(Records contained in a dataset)
========
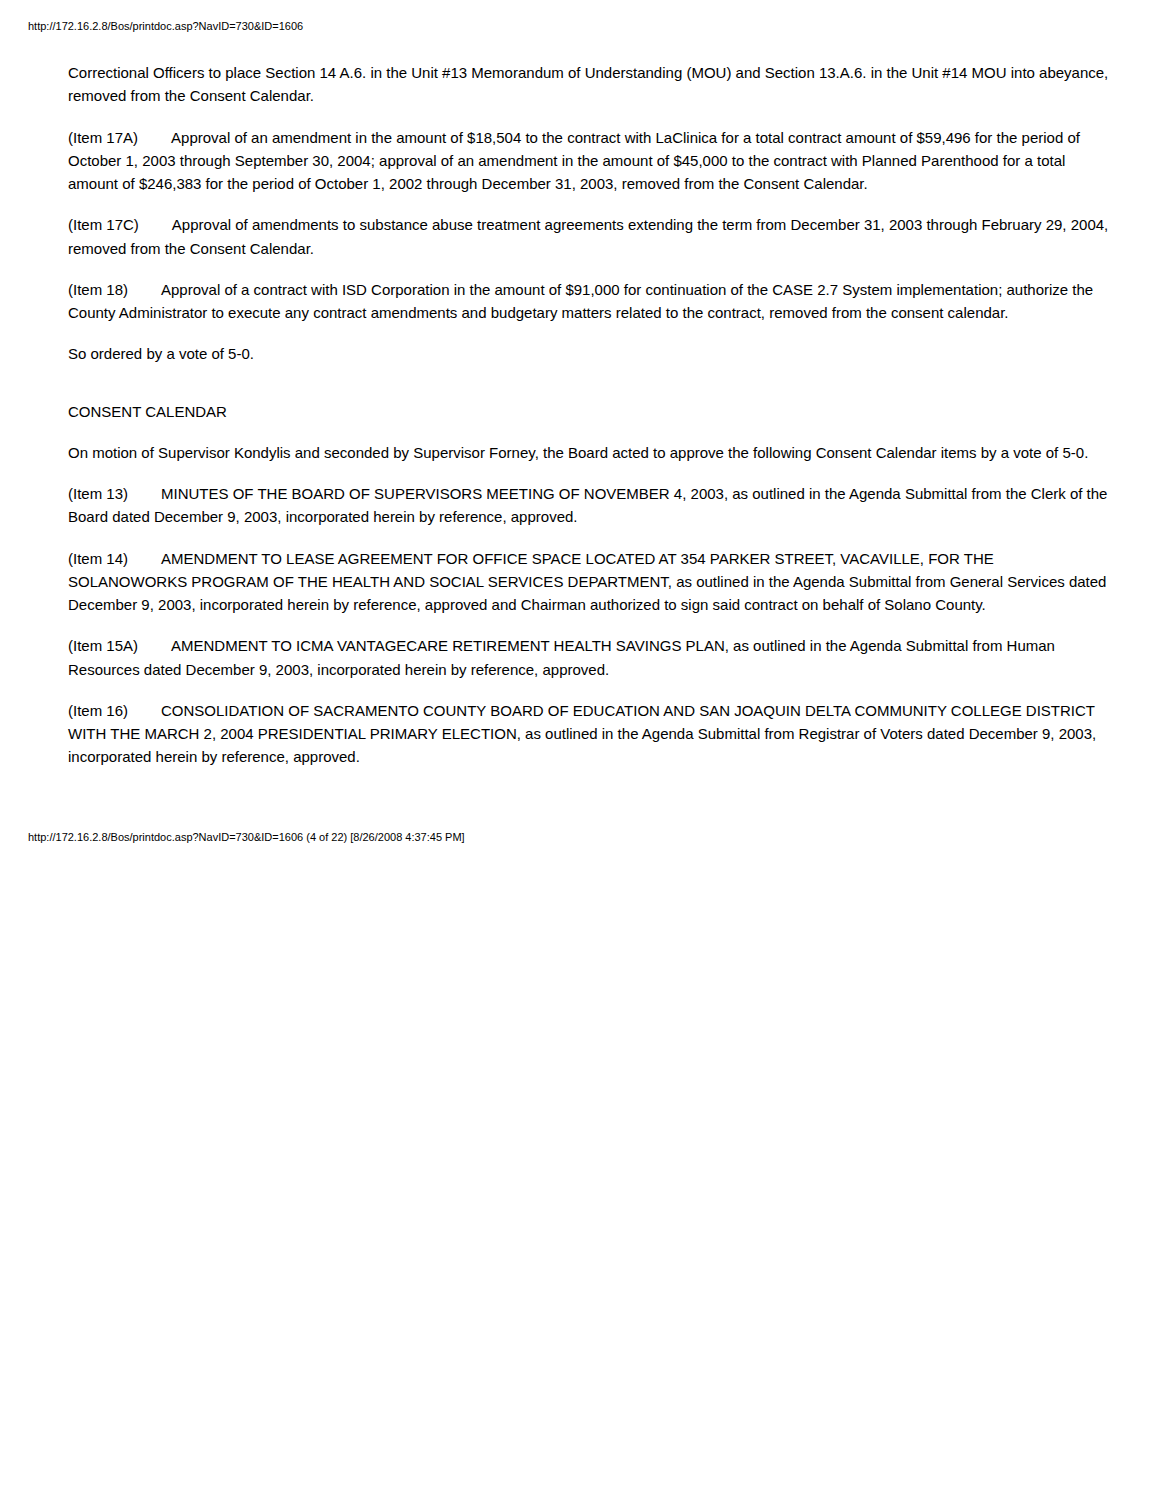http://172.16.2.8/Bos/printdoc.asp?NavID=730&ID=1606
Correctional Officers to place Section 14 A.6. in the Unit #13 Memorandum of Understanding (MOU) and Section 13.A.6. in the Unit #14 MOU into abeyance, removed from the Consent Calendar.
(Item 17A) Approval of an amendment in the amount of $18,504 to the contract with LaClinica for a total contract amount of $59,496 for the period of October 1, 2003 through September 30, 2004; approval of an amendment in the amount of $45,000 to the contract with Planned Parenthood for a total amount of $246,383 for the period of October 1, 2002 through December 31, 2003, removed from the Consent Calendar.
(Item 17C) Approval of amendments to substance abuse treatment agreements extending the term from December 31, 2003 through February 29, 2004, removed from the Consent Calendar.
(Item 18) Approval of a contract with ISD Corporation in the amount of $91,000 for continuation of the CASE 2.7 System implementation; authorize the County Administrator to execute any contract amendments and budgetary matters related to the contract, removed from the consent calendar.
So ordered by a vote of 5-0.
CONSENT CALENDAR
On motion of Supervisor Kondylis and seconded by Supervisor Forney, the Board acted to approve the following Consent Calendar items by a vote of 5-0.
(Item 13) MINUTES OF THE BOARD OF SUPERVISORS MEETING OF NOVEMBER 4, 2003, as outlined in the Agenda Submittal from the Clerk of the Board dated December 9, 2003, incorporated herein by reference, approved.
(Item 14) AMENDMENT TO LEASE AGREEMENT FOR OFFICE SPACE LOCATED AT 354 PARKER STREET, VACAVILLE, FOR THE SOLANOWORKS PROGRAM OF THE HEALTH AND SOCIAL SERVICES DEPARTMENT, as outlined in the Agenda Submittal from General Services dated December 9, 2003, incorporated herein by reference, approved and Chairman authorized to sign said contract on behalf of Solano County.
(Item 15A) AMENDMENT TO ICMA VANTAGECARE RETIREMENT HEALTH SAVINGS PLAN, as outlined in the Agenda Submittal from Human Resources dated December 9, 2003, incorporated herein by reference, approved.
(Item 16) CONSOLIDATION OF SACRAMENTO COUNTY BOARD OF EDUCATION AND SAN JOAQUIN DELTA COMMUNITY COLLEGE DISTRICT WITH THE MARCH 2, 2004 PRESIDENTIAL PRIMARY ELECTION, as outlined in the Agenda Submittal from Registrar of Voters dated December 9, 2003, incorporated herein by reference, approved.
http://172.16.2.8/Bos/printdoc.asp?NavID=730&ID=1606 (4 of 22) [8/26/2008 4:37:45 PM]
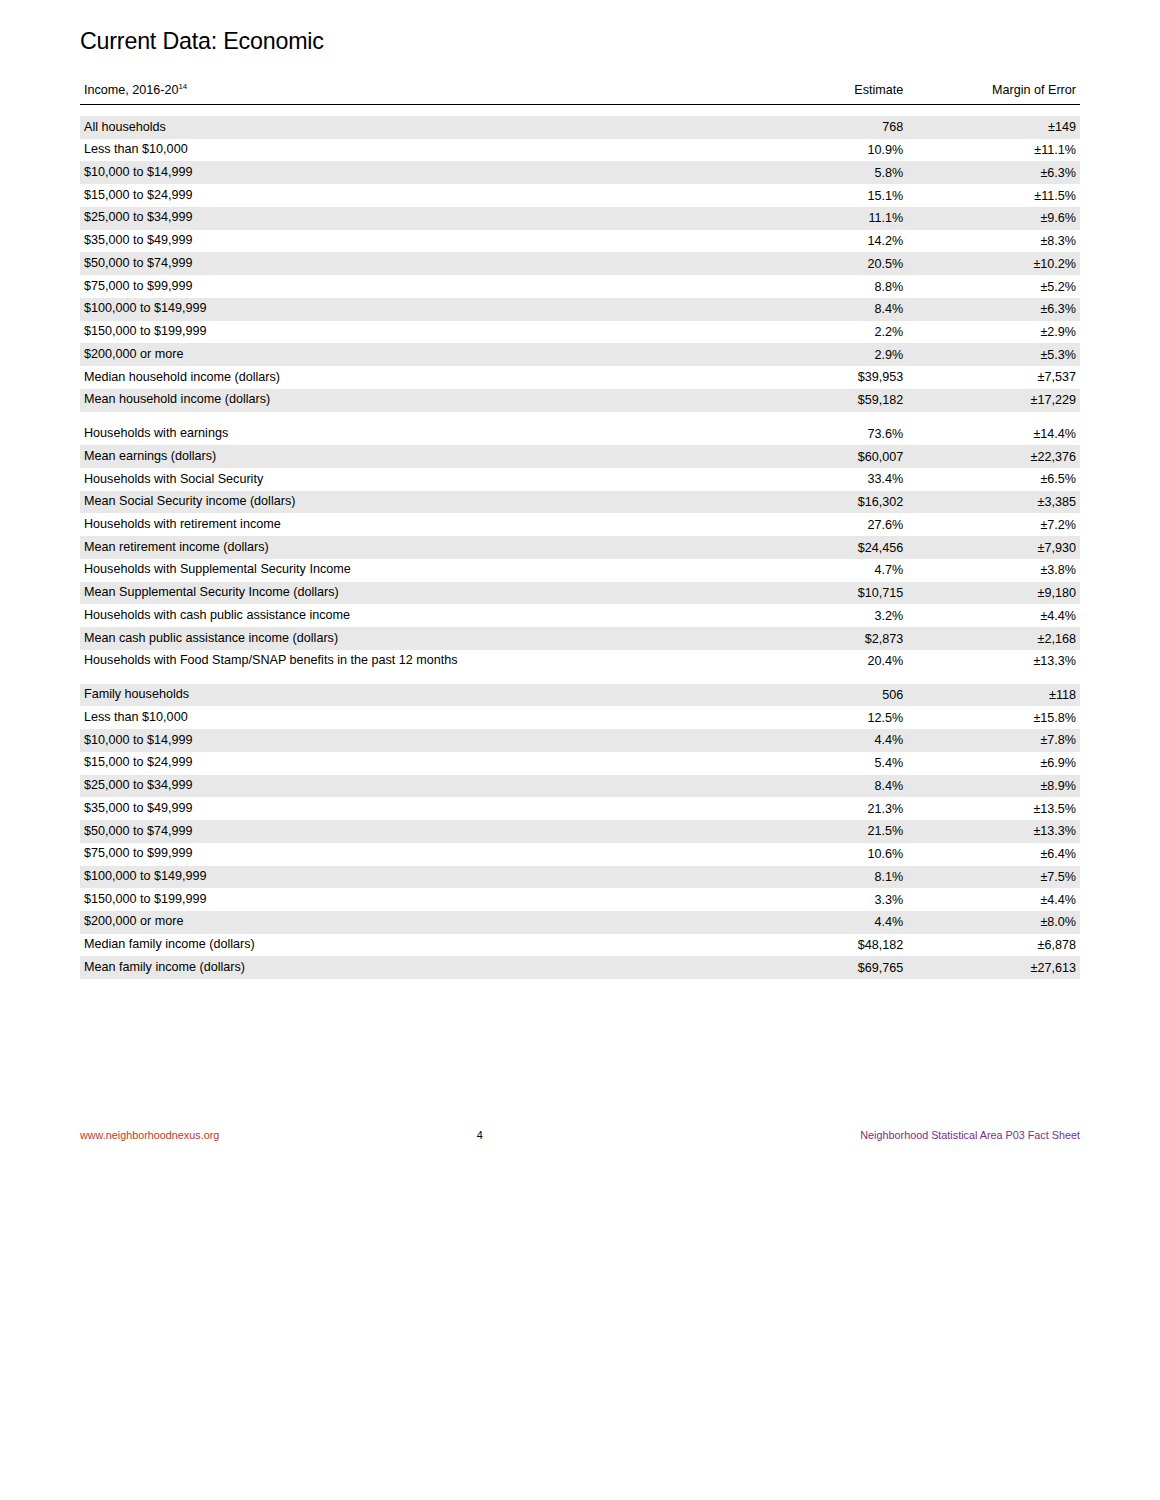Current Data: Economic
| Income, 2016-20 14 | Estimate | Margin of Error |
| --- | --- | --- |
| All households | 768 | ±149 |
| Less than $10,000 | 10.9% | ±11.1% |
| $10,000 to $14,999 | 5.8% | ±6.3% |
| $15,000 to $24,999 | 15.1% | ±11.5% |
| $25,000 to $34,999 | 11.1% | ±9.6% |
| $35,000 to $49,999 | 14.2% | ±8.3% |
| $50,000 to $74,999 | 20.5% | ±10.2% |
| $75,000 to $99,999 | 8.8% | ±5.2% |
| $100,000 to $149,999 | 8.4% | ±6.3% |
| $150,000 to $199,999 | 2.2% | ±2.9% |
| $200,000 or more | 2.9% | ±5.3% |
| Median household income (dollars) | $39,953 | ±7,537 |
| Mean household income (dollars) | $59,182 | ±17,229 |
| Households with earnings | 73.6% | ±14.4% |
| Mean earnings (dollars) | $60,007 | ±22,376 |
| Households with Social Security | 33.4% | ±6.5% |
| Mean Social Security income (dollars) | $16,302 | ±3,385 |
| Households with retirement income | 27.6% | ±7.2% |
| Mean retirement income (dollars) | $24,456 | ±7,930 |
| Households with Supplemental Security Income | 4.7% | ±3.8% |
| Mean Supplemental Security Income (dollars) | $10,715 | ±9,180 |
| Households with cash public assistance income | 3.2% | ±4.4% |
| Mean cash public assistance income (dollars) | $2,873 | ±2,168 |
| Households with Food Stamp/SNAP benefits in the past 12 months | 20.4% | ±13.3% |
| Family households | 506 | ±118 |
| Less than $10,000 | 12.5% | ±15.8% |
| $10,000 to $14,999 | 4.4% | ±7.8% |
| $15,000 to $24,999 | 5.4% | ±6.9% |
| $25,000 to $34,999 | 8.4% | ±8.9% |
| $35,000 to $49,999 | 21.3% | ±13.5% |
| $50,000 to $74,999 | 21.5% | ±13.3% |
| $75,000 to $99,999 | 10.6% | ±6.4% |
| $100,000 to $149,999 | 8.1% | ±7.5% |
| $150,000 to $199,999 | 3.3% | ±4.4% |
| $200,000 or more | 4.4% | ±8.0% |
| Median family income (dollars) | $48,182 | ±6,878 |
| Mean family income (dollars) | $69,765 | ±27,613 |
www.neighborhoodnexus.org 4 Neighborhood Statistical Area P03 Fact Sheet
========
Each line of the data above should be reproduced without alteration, and no picture should appear in the copy.

http://172.16.2.8/Bos/printdoc.asp?NavID=730&ID=1606
Correctional Officers to place Section 14 A.6. in the Unit #13 Memorandum of Understanding (MOU) and Section 13.A.6. in the Unit #14 MOU into abeyance, removed from the Consent Calendar.
(Item 17A) Approval of an amendment in the amount of $18,504 to the contract with LaClinica for a total contract amount of $59,496 for the period of October 1, 2003 through September 30, 2004; approval of an amendment in the amount of $45,000 to the contract with Planned Parenthood for a total amount of $246,383 for the period of October 1, 2002 through December 31, 2003, removed from the Consent Calendar.
(Item 17C) Approval of amendments to substance abuse treatment agreements extending the term from December 31, 2003 through February 29, 2004, removed from the Consent Calendar.
(Item 18) Approval of a contract with ISD Corporation in the amount of $91,000 for continuation of the CASE 2.7 System implementation; authorize the County Administrator to execute any contract amendments and budgetary matters related to the contract, removed from the consent calendar.
So ordered by a vote of 5-0.
CONSENT CALENDAR
On motion of Supervisor Kondylis and seconded by Supervisor Forney, the Board acted to approve the following Consent Calendar items by a vote of 5-0.
(Item 13) MINUTES OF THE BOARD OF SUPERVISORS MEETING OF NOVEMBER 4, 2003, as outlined in the Agenda Submittal from the Clerk of the Board dated December 9, 2003, incorporated herein by reference, approved.
(Item 14) AMENDMENT TO LEASE AGREEMENT FOR OFFICE SPACE LOCATED AT 354 PARKER STREET, VACAVILLE, FOR THE SOLANOWORKS PROGRAM OF THE HEALTH AND SOCIAL SERVICES DEPARTMENT, as outlined in the Agenda Submittal from General Services dated December 9, 2003, incorporated herein by reference, approved and Chairman authorized to sign said contract on behalf of Solano County.
(Item 15A) AMENDMENT TO ICMA VANTAGECARE RETIREMENT HEALTH SAVINGS PLAN, as outlined in the Agenda Submittal from Human Resources dated December 9, 2003, incorporated herein by reference, approved.
(Item 16) CONSOLIDATION OF SACRAMENTO COUNTY BOARD OF EDUCATION AND SAN JOAQUIN DELTA COMMUNITY COLLEGE DISTRICT WITH THE MARCH 2, 2004 PRESIDENTIAL PRIMARY ELECTION, as outlined in the Agenda Submittal from Registrar of Voters dated December 9, 2003, incorporated herein by reference, approved.
http://172.16.2.8/Bos/printdoc.asp?NavID=730&ID=1606 (4 of 22) [8/26/2008 4:37:45 PM]
Current Data: Economic
| Income, 2016-20 14 | Estimate | Margin of Error |
| --- | --- | --- |
| All households | 768 | ±149 |
| Less than $10,000 | 10.9% | ±11.1% |
| $10,000 to $14,999 | 5.8% | ±6.3% |
| $15,000 to $24,999 | 15.1% | ±11.5% |
| $25,000 to $34,999 | 11.1% | ±9.6% |
| $35,000 to $49,999 | 14.2% | ±8.3% |
| $50,000 to $74,999 | 20.5% | ±10.2% |
| $75,000 to $99,999 | 8.8% | ±5.2% |
| $100,000 to $149,999 | 8.4% | ±6.3% |
| $150,000 to $199,999 | 2.2% | ±2.9% |
| $200,000 or more | 2.9% | ±5.3% |
| Median household income (dollars) | $39,953 | ±7,537 |
| Mean household income (dollars) | $59,182 | ±17,229 |
| Households with earnings | 73.6% | ±14.4% |
| Mean earnings (dollars) | $60,007 | ±22,376 |
| Households with Social Security | 33.4% | ±6.5% |
| Mean Social Security income (dollars) | $16,302 | ±3,385 |
| Households with retirement income | 27.6% | ±7.2% |
| Mean retirement income (dollars) | $24,456 | ±7,930 |
| Households with Supplemental Security Income | 4.7% | ±3.8% |
| Mean Supplemental Security Income (dollars) | $10,715 | ±9,180 |
| Households with cash public assistance income | 3.2% | ±4.4% |
| Mean cash public assistance income (dollars) | $2,873 | ±2,168 |
| Households with Food Stamp/SNAP benefits in the past 12 months | 20.4% | ±13.3% |
| Family households | 506 | ±118 |
| Less than $10,000 | 12.5% | ±15.8% |
| $10,000 to $14,999 | 4.4% | ±7.8% |
| $15,000 to $24,999 | 5.4% | ±6.9% |
| $25,000 to $34,999 | 8.4% | ±8.9% |
| $35,000 to $49,999 | 21.3% | ±13.5% |
| $50,000 to $74,999 | 21.5% | ±13.3% |
| $75,000 to $99,999 | 10.6% | ±6.4% |
| $100,000 to $149,999 | 8.1% | ±7.5% |
| $150,000 to $199,999 | 3.3% | ±4.4% |
| $200,000 or more | 4.4% | ±8.0% |
| Median family income (dollars) | $48,182 | ±6,878 |
| Mean family income (dollars) | $69,765 | ±27,613 |
www.neighborhoodnexus.org 4 Neighborhood Statistical Area P03 Fact Sheet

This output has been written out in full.